A German technical village pump issue tells more.

  • The list has been collected from a current toolforge log file within 24 h one week ago.
  • The tool could not answer any query any more.
  • Especially Petal=Huawei caused the overload.
  • After filtering as described the tool answered quick and faster than ever.

Rather than implementing individual defensive action into every single tool, wmcloud.org and toolforge.org should maintain a common solution applied to both domains.

  • xtools@wmcloud are also suffering from overload.
  • In T393487#11024836 it is claimed that “these wikis all have robots.txt files that tell all crawlers to ignore the sites”.
    • Well, obviously not. Otherwise those queries would not have been found in recent log file.

On the other hand, the IP blocking at BETA should be terminated as soon as possible. IP ranges are not a good idea to distinguish bots from human beings over months.

Event Timeline

Restricted Application added subscribers: Cyberpower678, Aklapper. · View Herald Transcript
  • In T393487#11024836 it is claimed that “these wikis all have robots.txt files that tell all crawlers to ignore the sites”.
    • Well, obviously not. Otherwise those queries would not have been found in recent log file.

A robots.txt file is only advisory guidance for well-behaved web bots:

The Toolforge front proxy adds a robots.txt file for any tool that does not serve its own:

On the other hand, the IP blocking at BETA should be terminated as soon as possible. IP ranges are not a good idea to distinguish bots from human beings over months.

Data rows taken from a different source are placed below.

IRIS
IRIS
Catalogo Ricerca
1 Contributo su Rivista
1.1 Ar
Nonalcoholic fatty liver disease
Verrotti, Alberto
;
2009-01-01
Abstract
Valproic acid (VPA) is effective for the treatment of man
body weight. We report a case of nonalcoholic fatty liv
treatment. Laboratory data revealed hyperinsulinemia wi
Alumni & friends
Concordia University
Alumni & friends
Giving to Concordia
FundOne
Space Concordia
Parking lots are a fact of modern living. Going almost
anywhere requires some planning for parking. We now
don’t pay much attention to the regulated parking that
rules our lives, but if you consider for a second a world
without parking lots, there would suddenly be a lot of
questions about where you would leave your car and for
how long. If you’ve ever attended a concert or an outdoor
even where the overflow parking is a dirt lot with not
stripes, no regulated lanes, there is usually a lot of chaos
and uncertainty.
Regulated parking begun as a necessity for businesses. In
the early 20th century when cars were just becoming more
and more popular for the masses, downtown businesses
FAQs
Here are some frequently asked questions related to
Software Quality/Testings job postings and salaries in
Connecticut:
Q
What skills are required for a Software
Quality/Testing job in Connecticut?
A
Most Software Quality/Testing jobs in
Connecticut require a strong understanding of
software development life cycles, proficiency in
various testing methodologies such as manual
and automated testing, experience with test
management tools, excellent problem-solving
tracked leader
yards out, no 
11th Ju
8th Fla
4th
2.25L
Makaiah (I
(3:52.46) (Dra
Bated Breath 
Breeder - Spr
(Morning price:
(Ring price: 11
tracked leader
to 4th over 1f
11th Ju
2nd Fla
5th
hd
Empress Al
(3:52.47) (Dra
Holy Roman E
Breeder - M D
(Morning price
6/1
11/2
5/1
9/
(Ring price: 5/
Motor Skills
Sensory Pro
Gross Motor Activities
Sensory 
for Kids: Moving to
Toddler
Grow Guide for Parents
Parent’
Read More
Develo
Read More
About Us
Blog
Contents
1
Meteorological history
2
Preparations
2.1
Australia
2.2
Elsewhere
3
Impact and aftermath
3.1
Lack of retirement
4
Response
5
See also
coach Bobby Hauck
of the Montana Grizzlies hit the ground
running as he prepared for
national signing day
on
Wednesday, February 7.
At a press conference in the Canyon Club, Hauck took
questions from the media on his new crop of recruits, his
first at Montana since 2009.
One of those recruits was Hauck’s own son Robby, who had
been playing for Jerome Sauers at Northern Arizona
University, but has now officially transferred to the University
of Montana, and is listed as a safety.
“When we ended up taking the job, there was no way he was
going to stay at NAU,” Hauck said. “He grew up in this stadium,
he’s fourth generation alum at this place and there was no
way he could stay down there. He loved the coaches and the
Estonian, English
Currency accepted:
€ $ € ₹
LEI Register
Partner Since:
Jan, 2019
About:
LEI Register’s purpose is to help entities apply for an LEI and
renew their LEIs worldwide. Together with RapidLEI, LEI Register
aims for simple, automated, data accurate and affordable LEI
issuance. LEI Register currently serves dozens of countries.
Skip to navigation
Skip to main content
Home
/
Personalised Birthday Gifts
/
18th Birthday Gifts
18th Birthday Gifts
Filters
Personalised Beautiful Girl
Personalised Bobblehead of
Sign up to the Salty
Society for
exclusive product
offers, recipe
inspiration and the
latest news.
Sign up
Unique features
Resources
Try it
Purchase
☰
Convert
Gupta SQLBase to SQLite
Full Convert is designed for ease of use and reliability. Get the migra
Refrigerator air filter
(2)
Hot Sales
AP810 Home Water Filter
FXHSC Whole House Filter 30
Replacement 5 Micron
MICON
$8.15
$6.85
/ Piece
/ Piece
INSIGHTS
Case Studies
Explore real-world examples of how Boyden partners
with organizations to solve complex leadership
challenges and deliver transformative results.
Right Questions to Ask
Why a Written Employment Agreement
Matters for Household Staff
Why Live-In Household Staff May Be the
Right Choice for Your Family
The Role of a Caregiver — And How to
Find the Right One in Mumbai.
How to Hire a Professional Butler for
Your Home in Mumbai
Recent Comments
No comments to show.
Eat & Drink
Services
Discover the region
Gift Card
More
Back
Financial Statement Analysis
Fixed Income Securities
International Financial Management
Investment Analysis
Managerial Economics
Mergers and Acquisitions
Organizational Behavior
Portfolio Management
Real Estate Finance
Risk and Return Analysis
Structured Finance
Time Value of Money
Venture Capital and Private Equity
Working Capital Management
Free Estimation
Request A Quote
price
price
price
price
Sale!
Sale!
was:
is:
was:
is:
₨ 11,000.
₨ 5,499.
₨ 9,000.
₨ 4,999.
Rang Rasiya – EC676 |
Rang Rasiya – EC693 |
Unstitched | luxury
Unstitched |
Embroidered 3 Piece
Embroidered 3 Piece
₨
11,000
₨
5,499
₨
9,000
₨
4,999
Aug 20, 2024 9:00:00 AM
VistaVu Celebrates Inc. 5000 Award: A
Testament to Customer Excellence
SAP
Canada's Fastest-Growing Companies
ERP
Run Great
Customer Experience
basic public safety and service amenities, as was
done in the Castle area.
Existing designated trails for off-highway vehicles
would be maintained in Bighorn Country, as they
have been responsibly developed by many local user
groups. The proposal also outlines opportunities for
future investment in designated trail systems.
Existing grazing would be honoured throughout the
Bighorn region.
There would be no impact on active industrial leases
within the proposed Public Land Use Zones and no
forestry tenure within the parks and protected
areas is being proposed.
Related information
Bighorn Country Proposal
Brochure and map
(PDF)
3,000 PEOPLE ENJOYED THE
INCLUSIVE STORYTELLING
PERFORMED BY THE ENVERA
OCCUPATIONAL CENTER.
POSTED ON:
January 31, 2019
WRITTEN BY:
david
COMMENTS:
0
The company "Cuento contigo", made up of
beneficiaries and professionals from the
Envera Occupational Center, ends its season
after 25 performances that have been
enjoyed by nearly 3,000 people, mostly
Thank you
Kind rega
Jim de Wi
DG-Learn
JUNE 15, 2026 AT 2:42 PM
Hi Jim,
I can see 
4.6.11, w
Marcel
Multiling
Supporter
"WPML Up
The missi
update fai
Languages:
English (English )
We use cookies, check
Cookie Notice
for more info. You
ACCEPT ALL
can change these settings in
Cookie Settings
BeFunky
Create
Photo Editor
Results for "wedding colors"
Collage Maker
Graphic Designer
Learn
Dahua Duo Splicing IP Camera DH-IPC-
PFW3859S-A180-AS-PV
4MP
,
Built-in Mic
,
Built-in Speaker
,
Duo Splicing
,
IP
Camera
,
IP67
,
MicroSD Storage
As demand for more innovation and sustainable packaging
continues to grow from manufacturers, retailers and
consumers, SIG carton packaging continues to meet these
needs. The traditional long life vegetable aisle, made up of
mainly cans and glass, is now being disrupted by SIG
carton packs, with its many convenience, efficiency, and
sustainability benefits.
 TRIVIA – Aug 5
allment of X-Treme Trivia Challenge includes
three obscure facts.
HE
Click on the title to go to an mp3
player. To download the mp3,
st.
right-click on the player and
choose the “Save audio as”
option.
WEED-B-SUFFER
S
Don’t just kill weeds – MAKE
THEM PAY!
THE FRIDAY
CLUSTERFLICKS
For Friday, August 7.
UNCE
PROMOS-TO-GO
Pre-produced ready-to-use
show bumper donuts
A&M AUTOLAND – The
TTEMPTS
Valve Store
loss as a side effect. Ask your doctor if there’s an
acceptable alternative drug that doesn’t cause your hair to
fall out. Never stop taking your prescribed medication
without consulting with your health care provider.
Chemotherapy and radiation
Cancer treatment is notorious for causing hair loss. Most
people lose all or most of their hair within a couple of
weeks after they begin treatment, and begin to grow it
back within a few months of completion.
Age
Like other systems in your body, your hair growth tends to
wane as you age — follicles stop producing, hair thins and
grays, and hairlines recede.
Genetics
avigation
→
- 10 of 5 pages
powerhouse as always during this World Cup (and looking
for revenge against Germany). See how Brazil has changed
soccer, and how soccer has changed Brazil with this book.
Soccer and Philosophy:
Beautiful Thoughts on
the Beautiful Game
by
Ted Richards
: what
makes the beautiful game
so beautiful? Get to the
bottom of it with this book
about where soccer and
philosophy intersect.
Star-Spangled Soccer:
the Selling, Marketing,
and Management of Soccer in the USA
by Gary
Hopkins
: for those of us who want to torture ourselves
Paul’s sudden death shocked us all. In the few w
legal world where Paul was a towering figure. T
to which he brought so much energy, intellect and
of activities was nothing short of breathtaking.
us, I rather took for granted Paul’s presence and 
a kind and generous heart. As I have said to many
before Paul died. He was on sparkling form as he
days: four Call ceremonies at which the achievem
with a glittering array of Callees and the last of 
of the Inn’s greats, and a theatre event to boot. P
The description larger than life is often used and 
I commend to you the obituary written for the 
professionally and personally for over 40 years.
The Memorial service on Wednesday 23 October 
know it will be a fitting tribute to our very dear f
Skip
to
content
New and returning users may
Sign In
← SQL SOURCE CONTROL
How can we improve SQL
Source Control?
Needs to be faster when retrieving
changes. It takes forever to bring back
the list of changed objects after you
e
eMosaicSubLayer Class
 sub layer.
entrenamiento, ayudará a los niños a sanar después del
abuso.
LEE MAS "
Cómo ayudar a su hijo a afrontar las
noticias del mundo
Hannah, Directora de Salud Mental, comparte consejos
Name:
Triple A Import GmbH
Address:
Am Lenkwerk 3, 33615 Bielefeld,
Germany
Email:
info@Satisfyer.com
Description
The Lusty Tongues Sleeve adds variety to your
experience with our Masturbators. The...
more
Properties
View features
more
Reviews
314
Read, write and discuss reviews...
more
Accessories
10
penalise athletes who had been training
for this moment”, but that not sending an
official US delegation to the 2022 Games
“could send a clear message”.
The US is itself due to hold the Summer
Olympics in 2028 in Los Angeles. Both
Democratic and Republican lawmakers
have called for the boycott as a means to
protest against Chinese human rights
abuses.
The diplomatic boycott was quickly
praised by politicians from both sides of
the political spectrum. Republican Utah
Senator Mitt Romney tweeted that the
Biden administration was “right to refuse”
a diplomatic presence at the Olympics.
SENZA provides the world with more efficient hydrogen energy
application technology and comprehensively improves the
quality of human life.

Beta is actually a third system which is implemented and managed separate from the Toolforge front proxy and the Cloud VPS web proxy.

libwww-perl/6.68 is the record holder (3 times more visits that PetalBot). But PetalBot was the one, who found really time-consuming urls.

Nope. I am requesting harsh action for both wmcloud.org and toolforge.org​ as entire domains.

  • T226688 is dealing with beta.wmcloud.org only.

A robots.txt file is only advisory guidance for well-behaved web bots:

The request says “no User Agent containing one of the following strings shall receive content”.

  • That does not mean: Oh, please, dear crawler, obey our robots.txt declaration!
  • It demands: No content (which is 403).
  • I do not care about good manners.
  • If disguised by using a regular browser identification that will need special action.

Please note the code of Wurgl; it will exit as soon as one of those strings is found.

The defense strategy does need a restart, since our tools, services and usage of BETA suffer from significant limitations in productive work.

  • robots.txt is pointless. Rather than for a wikipedia no search engine crawler is required here. Do not bother with good behaviour, just bounce back.
  • The substring method of Wurgl is sufficient, since it solved the problem.
  • If any bot is using a fake agent identification, this particular ID combined with IP range might be used at second stage to avoid collateral damage for humans equipped with that current browser version.

T226688 is dealing with beta.wmcloud.org only.

I do not see a single mention of beta.wmcloud.org in T226688: Block web crawlers from accessing Cloud Services.